They also backed using rates to offset bus fares across the wider network, and including $150,000 in the 2019-20 budget to progress both initiatives.
The vote came after council transport group manager Richard Saunders told the meeting he was keen to see the 12-month trial of the bus loop begin ''as soon as practical''.
Both pieces of work would also feed into the Otago Regional Council's wider review of its Regional Public Transport Plan, and progress reports on the initiatives would come to next year's DCC annual plan hearings.
Cr Aaron Hawkins pushed the initiatives, arguing bus fares were still too expensive and ''out of reach'' for many residents and a rates subsidy had public support.
The initiatives would also help ease the pressures of peak traffic and parking demands in the city, while lowering the city's carbon footprint as its population grew.

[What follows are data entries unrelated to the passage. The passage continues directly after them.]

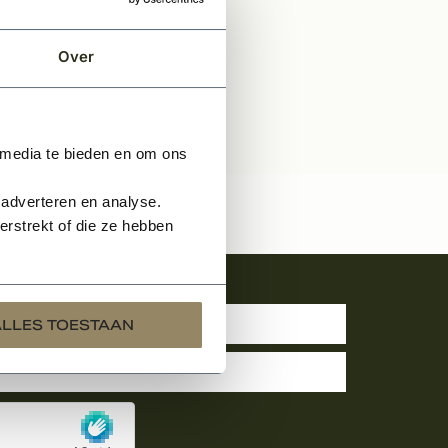
Over
 media te bieden en om ons
 adverteren en analyse.
rstrekt of die ze hebben
uwsbrief
ALLES TOESTAAN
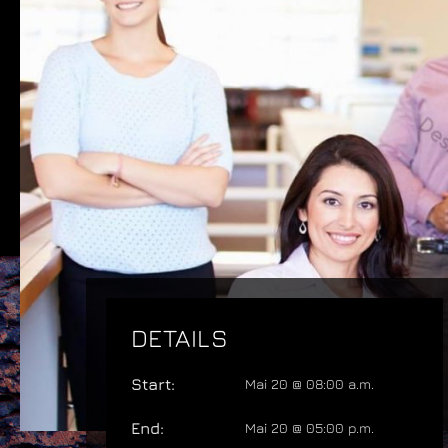
DETAILS
Start:
Mai 20 @ 08:00 a.m.
End:
Mai 20 @ 05:00 p.m.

Other councillors to back the initiatives included Cr Christine Garey, who said the loop service was a missing ''piece of the puzzle'' needed to encourage people out of their cars and respond to climate change concerns.

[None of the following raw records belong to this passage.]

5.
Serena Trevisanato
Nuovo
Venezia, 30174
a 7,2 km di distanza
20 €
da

Cr David Benson-Pope said central-city traffic patterns were already changing, and more disruption was on the way as major projects loomed.
New transport options were needed, and the trial loop service would be ''hugely supported'', he predicted.

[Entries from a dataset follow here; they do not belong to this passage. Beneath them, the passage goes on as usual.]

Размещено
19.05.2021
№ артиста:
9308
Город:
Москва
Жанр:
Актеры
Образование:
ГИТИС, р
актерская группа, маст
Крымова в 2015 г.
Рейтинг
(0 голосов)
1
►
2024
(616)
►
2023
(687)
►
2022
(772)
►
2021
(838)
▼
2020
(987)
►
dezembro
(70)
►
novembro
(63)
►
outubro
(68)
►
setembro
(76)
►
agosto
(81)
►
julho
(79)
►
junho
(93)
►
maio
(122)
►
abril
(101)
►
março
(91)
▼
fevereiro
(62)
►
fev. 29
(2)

Cr Lee Vandervis opposed the ideas, arguing the continuing evolution of personal electric vehicles options - from scooters to cars - meant buses were increasingly a ''dinosaur'' transport option.
Cr Marie Laufiso disagreed, saying people who could not afford a bus fare would never be able to afford an electric vehicle, and the council needed to show leadership.
Cr Andrew Whiley supported the bus loop, but opposed a rates subsidy for fares while technology for customers lagged behind public demand, while Cr Mike Lord argued a rates subsidy would be unfair on rural residents.
That drew a scornful response from Cr Hawkins, who said a failure to introduce the systemic changes needed to move the city on to a low-carbon track would amount to ''intergenerational theft''.
Councillors voted 10-3 to support the initiatives, opposed only by Crs Vandervis, Lord and Whiley.